Celebrating getting to 400 members over at Tighty Whitey’s, I’m releasing this little chapter/teaser from Won’t Hurt a Bit, the third book in the St Cross Hospital series, for your reading pleasure. Made sense, it’s set at Christmas…

If you aren’t familiar with the St. Cross world, then you can catch up with the first two books here:

http://mybook.to/WFAT


So, this is Christmas

Elliot nursed his bourbon at the bar counter, sipping it elegantly whilst really wanting to down the entire lot. Austin was being his usual charming self, working the room, white teeth flashing along with the ridiculous monstrosity of Christmas themed bow tie. The ladies swooned at every ditty that bounced off the walls in his American accent, whilst the men stood in awe, wanting to be him. Maybe they’d even want to fuck him. Who knew?The man was fuckable. All gazes were on him, his deep laughter resonating around the festively decorated ballroom, except for those belonging to the two men, very together, very close, so very much in love and swaying to the gentle music tinkering out from the disco.

St. Cross’s Christmas annual fundraising dinner and dances were always a bore. But Elliot, as the Chair of the fundraising committee and the most influential doctor at the hospital, had to be in attendance. It was expected. The face of St.
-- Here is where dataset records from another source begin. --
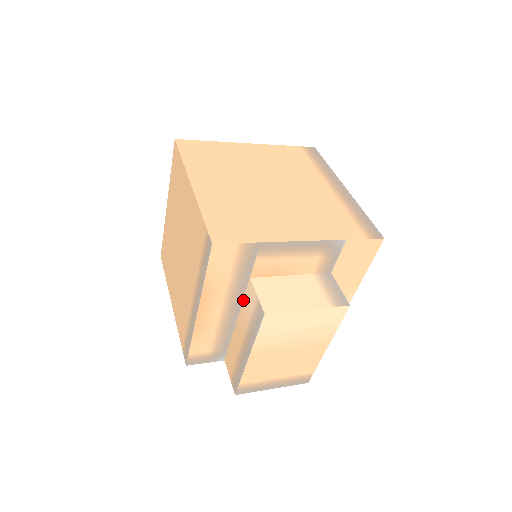
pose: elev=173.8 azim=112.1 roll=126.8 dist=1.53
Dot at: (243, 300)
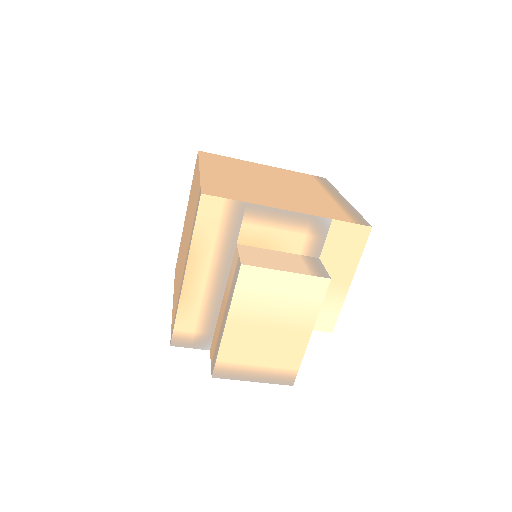
Dot at: (230, 271)
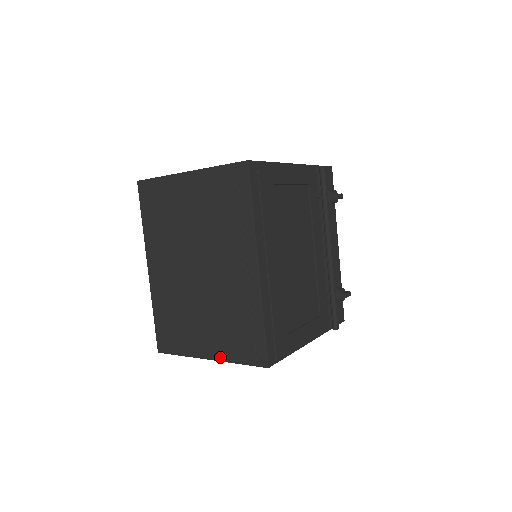
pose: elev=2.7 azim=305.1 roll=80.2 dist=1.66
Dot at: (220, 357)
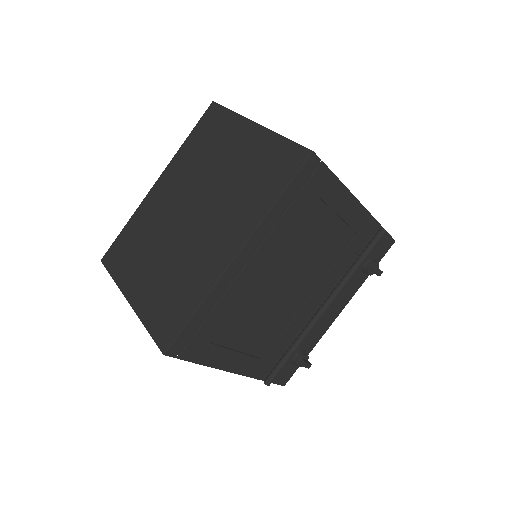
Dot at: (138, 308)
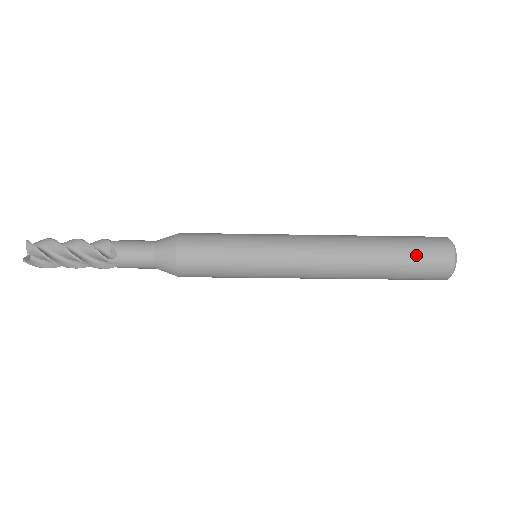
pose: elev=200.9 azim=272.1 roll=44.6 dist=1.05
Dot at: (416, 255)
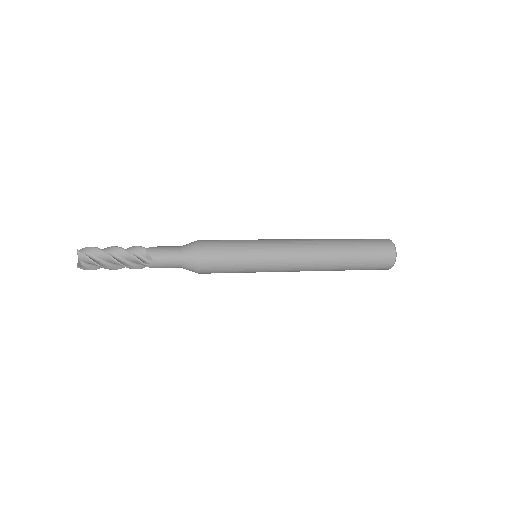
Dot at: (370, 256)
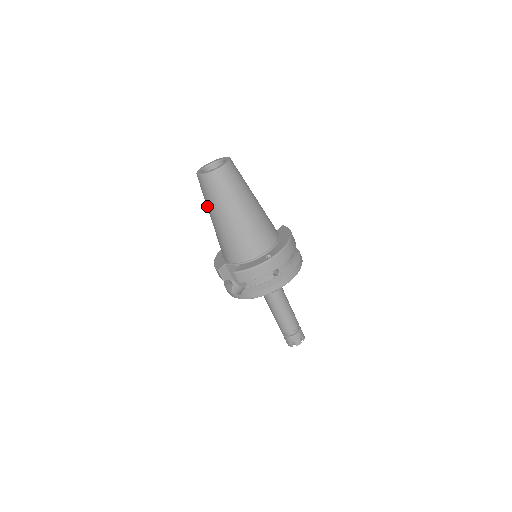
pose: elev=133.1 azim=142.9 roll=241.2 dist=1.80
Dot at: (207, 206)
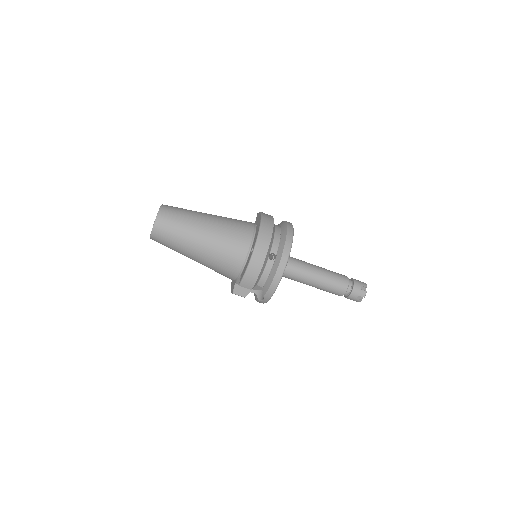
Dot at: occluded
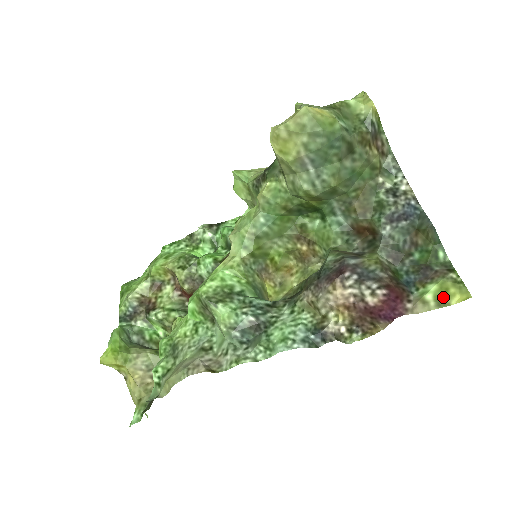
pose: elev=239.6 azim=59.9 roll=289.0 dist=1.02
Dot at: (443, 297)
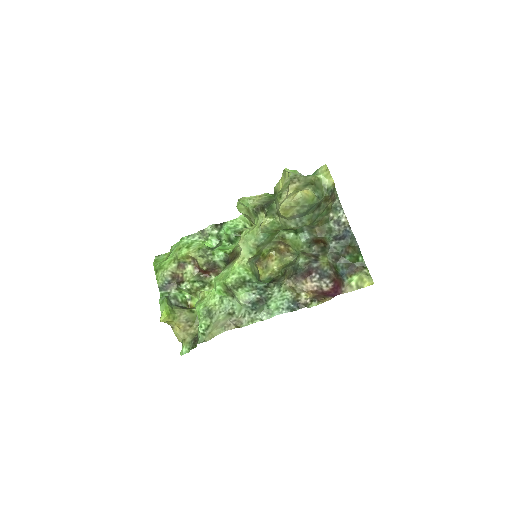
Dot at: (360, 283)
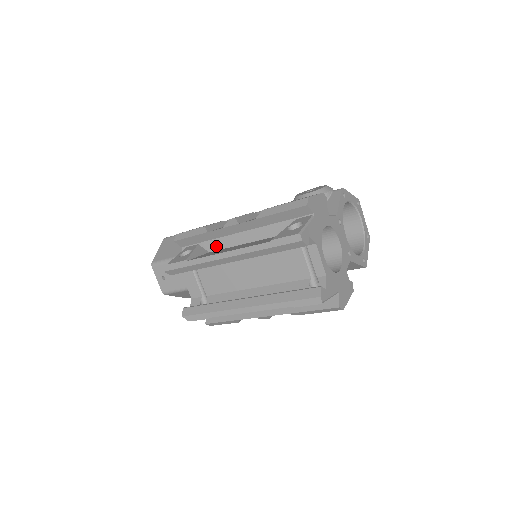
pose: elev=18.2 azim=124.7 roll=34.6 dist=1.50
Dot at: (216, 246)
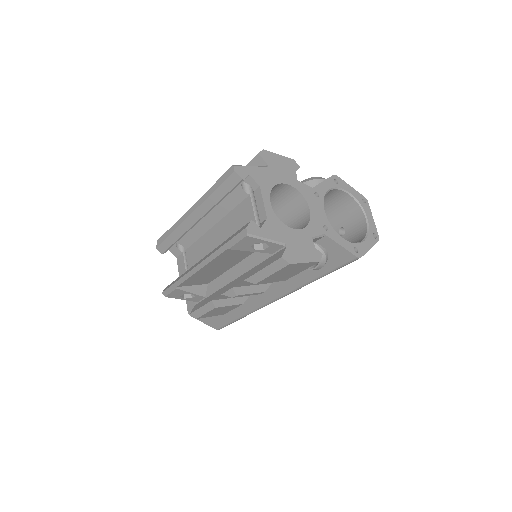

Cross, the chairman of the board, the highest graded cardiology consultant in the country, Elliot had to pay his dues to help earn the hospital its donations to keep afloat. NHS budget cuts affected all hospitals, but St. Cross had taken a fare brunt of the cut backs. Meaning they now relied heavily on their corporate doners than they ever had before.

This party, was lip service to those sponsors who’d promised to increase their sizeable funds. 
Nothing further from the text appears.